- Date posted
- 3y
- Date posted
- 3y
Just because you imagine for a moment that trees are purple doesn't mean that trees are actually purple, you know what i mean
- Date posted
- 3y
Let's just pretend for a moment that I believe Spain is located in Asia. Let's say I really really believe this. I refuse to believe any evidence that shows otherwise. What I believe doesn't change the fact that Spain is in Europe. My belief that its in Asia does not change the facts. The same is true for an OCD thought. Just because it feels real, doesn't mean it IS real. The thought itself is not the problem. Everyone has intrusive thoughts. The real problem is the anxiety the thought triggers. You will never going to completely get rid of intrusive thoughts. But through ERP, you can learn how to sit with the anxiety and let it peak and then ebb away. It sounds impossible. But I knownits not because I have experienced that.
- Date posted
- 3y
But I guess my question is what if the anxiety goes away and thoughts I don’t want stay?

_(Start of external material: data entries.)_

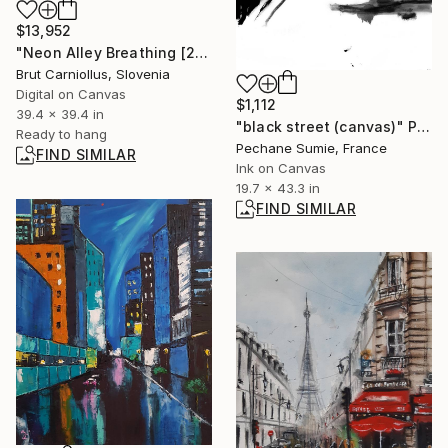
$13,952
"Neon Alley Breathing [2742]" Collage
Brut Carniollus, Slovenia
Digital on Canvas
$1,112
39.4 x 39.4 in
"black street (canvas)" Painting
Ready to hang
Pechane Sumie, France
FIND SIMILAR
Ink on Canvas
19.7 x 43.3 in
FIND SIMILAR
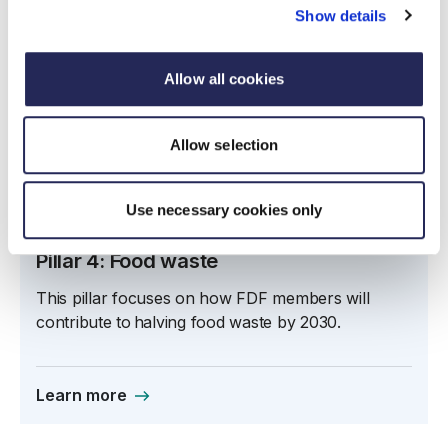
Show details
Allow all cookies
Allow selection
Use necessary cookies only
Pillar 4: Food waste
This pillar focuses on how FDF members will
contribute to halving food waste by 2030.
Learn more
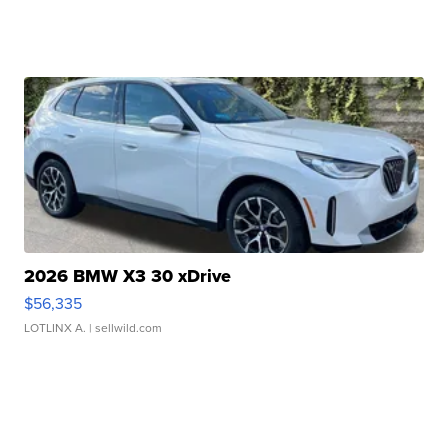
2026 BMW X3 30 xDrive
$56,335
LOTLINX A.
| sellwild.com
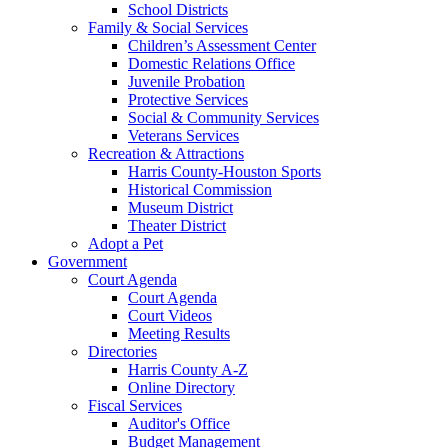
School Districts
Family & Social Services
Children’s Assessment Center
Domestic Relations Office
Juvenile Probation
Protective Services
Social & Community Services
Veterans Services
Recreation & Attractions
Harris County-Houston Sports
Historical Commission
Museum District
Theater District
Adopt a Pet
Government
Court Agenda
Court Agenda
Court Videos
Meeting Results
Directories
Harris County A-Z
Online Directory
Fiscal Services
Auditor's Office
Budget Management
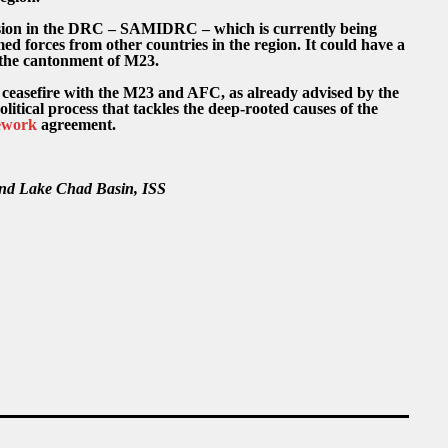
ion in the DRC – SAMIDRC – which is currently being
d forces from other countries in the region. It could have a
the cantonment of M23.
ceasefire with the M23 and AFC, as already advised by the
itical process that tackles the deep-rooted causes of the
ework
agreement.
 and Lake Chad Basin, ISS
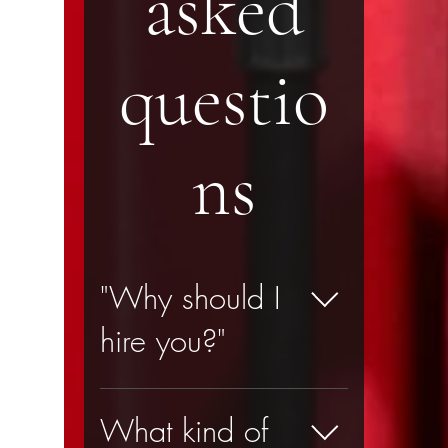
asked
questio
ns
"Why should I
hire you?"
Here is a list of 12 
What kind of
reasons:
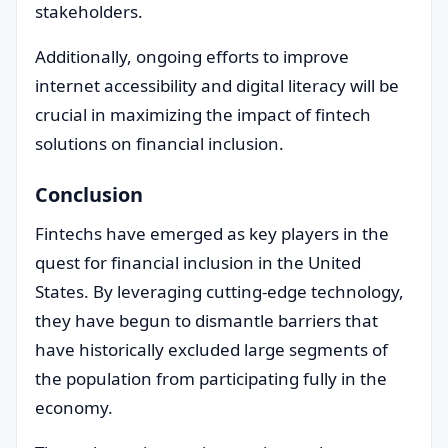
stakeholders.
Additionally, ongoing efforts to improve
internet accessibility and digital literacy will be
crucial in maximizing the impact of fintech
solutions on financial inclusion.
Conclusion
Fintechs have emerged as key players in the
quest for financial inclusion in the United
States. By leveraging cutting-edge technology,
they have begun to dismantle barriers that
have historically excluded large segments of
the population from participating fully in the
economy.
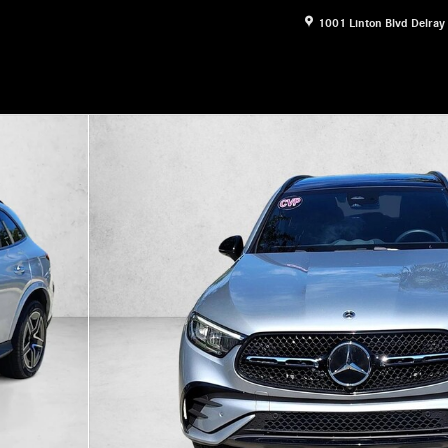
1001 Linton Blvd
Delray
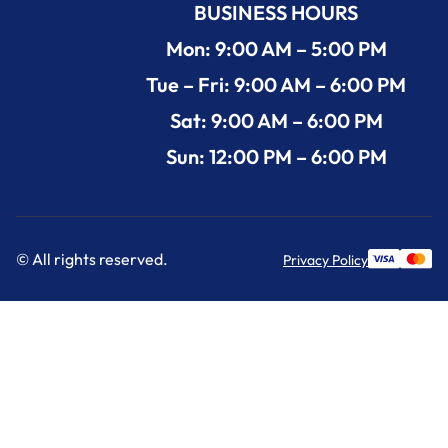
BUSINESS HOURS
Mon: 9:00 AM – 5:00 PM
Tue – Fri: 9:00 AM – 6:00 PM
Sat: 9:00 AM – 6:00 PM
Sun: 12:00 PM – 6:00 PM
© All rights reserved.
Privacy Policy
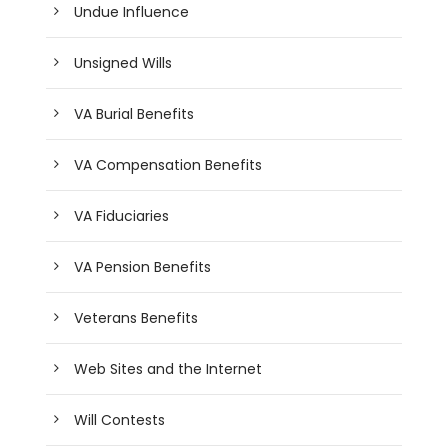
Undue Influence
Unsigned Wills
VA Burial Benefits
VA Compensation Benefits
VA Fiduciaries
VA Pension Benefits
Veterans Benefits
Web Sites and the Internet
Will Contests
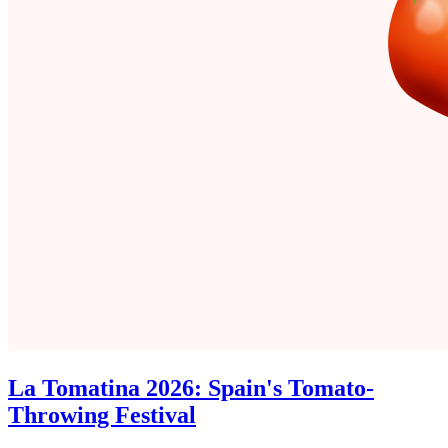
La Tomatina 2026: Spain's Tomato-
Throwing Festival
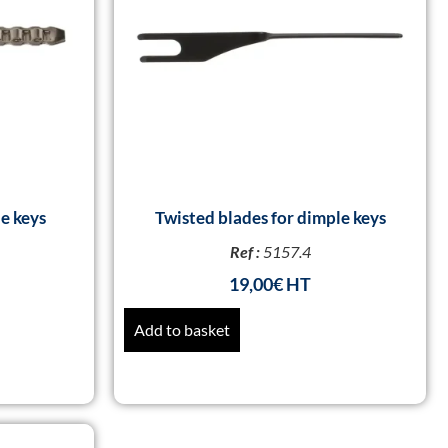
e keys
Twisted blades for dimple keys
Ref :
5157.4
19,00
€
Add to basket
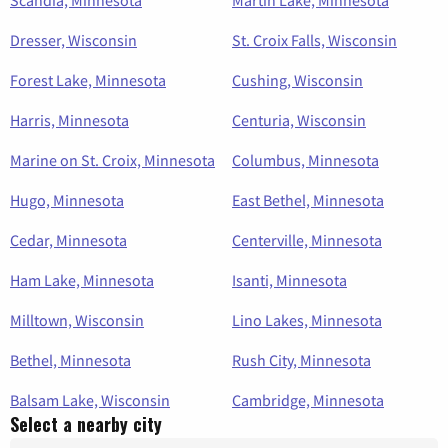
Scandia, Minnesota
Martin Lake, Minnesota
Dresser, Wisconsin
St. Croix Falls, Wisconsin
Forest Lake, Minnesota
Cushing, Wisconsin
Harris, Minnesota
Centuria, Wisconsin
Marine on St. Croix, Minnesota
Columbus, Minnesota
Hugo, Minnesota
East Bethel, Minnesota
Cedar, Minnesota
Centerville, Minnesota
Ham Lake, Minnesota
Isanti, Minnesota
Milltown, Wisconsin
Lino Lakes, Minnesota
Bethel, Minnesota
Rush City, Minnesota
Balsam Lake, Wisconsin
Cambridge, Minnesota
Select a nearby city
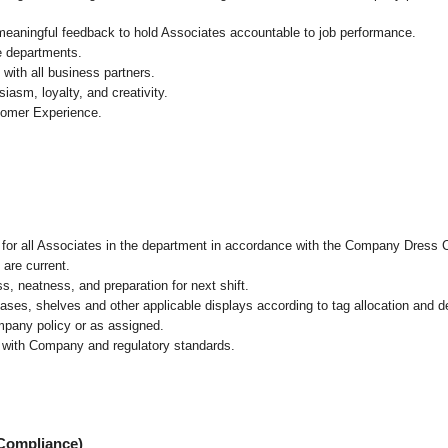
 meaningful feedback to hold Associates accountable to job performance.
re departments.
with all business partners.
asm, loyalty, and creativity.
tomer Experience.
l for all Associates in the department in accordance with the Company Dress 
 are current.
, neatness, and preparation for next shift.
cases, shelves and other applicable displays according to tag allocation and 
mpany policy or as assigned.
e with Company and regulatory standards.
 Compliance)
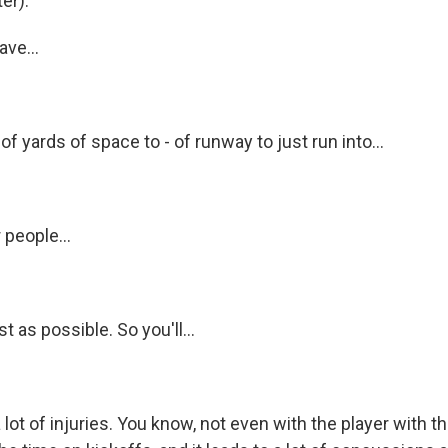
er).
ve...
of yards of space to - of runway to just run into...
 people...
t as possible. So you'll...
 lot of injuries. You know, not even with the player with th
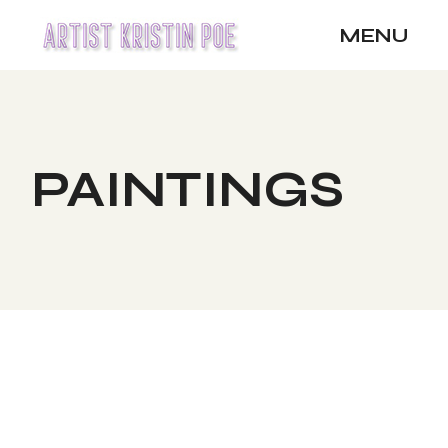
Skip
to
MENU
the
content
PAINTINGS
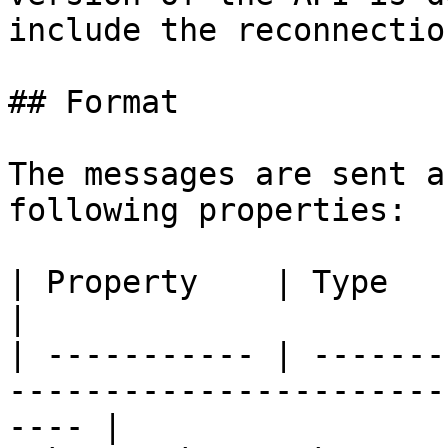
include the reconnectio
## Format

The messages are sent a
following properties:

| Property    | Type       | Description                    
|

| ----------- | -------
-----------------------
---- |
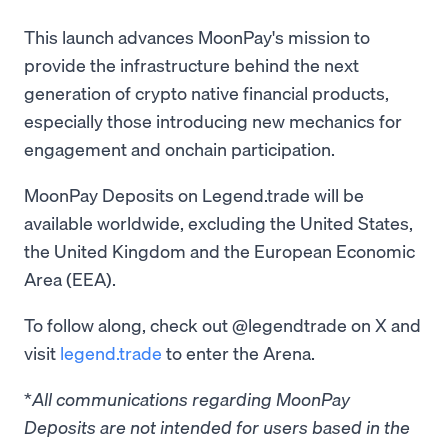
This launch advances MoonPay's mission to
provide the infrastructure behind the next
generation of crypto native financial products,
especially those introducing new mechanics for
engagement and onchain participation.
MoonPay Deposits on Legend.trade will be
available worldwide, excluding the United States,
the United Kingdom and the European Economic
Area (EEA).
To follow along, check out @legendtrade on X and
visit
legend.trade
to enter the Arena.
*
All communications regarding MoonPay
Deposits are not intended for users based in the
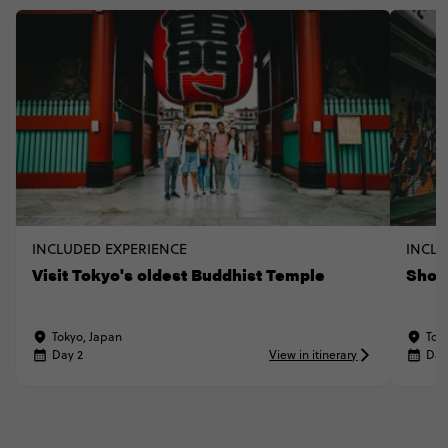
INCLUDED EXPERIENCE
INCLU
Visit Tokyo's oldest Buddhist Temple
Shop
Tokyo, Japan
Tok
Day 2
View in itinerary
Day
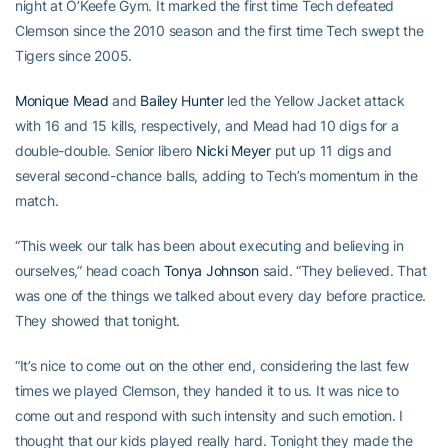
night at O’Keefe Gym. It marked the first time Tech defeated
Clemson since the 2010 season and the first time Tech swept the
Tigers since 2005.
Monique Mead
and
Bailey Hunter
led the Yellow Jacket attack
with 16 and 15 kills, respectively, and Mead had 10 digs for a
double-double. Senior libero
Nicki Meyer
put up 11 digs and
several second-chance balls, adding to Tech’s momentum in the
match.
“This week our talk has been about executing and believing in
ourselves,” head coach
Tonya Johnson
said. “They believed. That
was one of the things we talked about every day before practice.
They showed that tonight.
“It’s nice to come out on the other end, considering the last few
times we played Clemson, they handed it to us. It was nice to
come out and respond with such intensity and such emotion. I
thought that our kids played really hard. Tonight they made the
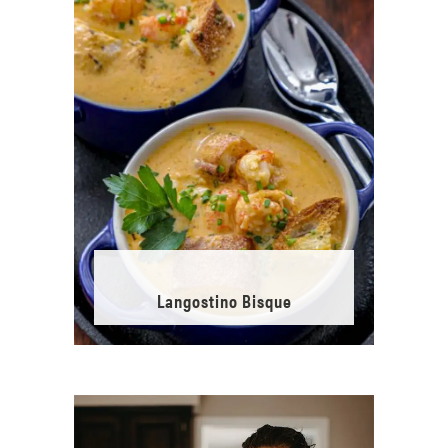
Langostino Bisque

Like I still don’t want them even if I’m not panicked by them
- Date posted
- 3y
@LizardLady95 The intrusive thoughts are never going to completely go away. Its not realistic to expect that. But you when get to the point where you can acknowledge them and let them go.
- Date posted
- 3y
legit me. down to the nity gritty. i take medicine and i’m going through the same thing
- Date posted
- 3y
Through my recovery process I’ve gone through this and am still currently like it. I don’t really ever have anxiety- I might have it out of the blue or really bad for a couple days but over all no anxiety. It makes me feel like a terrible person, like at times I think about it all and just feel low/bad. And some days I just don’t care cause apart of me is just so tired of it all
Related posts
- Date posted
- 24w
I struggle so bad with intrusive thoughts. They can be so bad that I'll cry because I KNOW that's not how I feel or want to do. (Too embarrassed to say what they're about) I'll constantly try to figure out why I have them, and constantly figure out what they mean, causing me to constantly circle around and around. I had to get on anxeity meds, which helped a little but the thoughts still happen. How do you help yourself with this? How do you know that you're just not some physcopath? 😅
- Date posted
- 22w
TW I’m feeling really bad about myself today. I feel like a fraud and a liar. I’ve been unable to enjoy my time with my girlfriend because I’m bombarded with my thoughts. I’ve been asking for reassurance from so many people and nothing is helping. Nothing makes me feel better anymore and I’m worried that this is just how it’s going to be for forever. I miss when I could just be happy and not overthink so much. I miss being able to get through my days without this crippling anxiety. I’m worried there’s going to be a day where I realize I have no fight left in me
- Date posted
- 13w
I know I am going a bit cuckoo because my period is coming up, but lately it feels like every intrusive thought I have, I *like* it. Like I genuinely feel like I like it, and then I immediately panic because I start checking. Mentally, emotionally, whatever it is. And I know that is a compulsion. I *know* that. But it feels so real that I cannot stop myself. Every single time I check, it still feels like I like the thought, and it is driving me absolutely insane. It is especially the POCD thoughts. They feel so real. I feel like something is going on mentally, like some kind of confusion or glitch, because I swear I was not like this before. I would have intrusive thoughts, and they would feel real, but not *this* real. And I do not even know if this is normal. I know OCD is **supposed** to feel convincing. That is the whole thing. But I have never experienced it to this extreme. I have never gotten the same thought so many times and still felt like, “Oh my God, I did enjoy it,” even after checking a million times. It is like no matter how many times I check, it feels like I liked it. Especially during intimacy :( and it is making me lose it. Then I start thinking, “Well, I am in distress, so maybe that is proof it is not actually me.” But right after, I am like, “What if I am only panicking because I care about what society thinks and not because I actually have morals?” And then I spiral again, wondering if maybe I just care about how I am seen rather than who I am. I am panicking so much no today. I had to take my Xanax today for the first time in two months, and I needed three separate doses. I really need some support right now.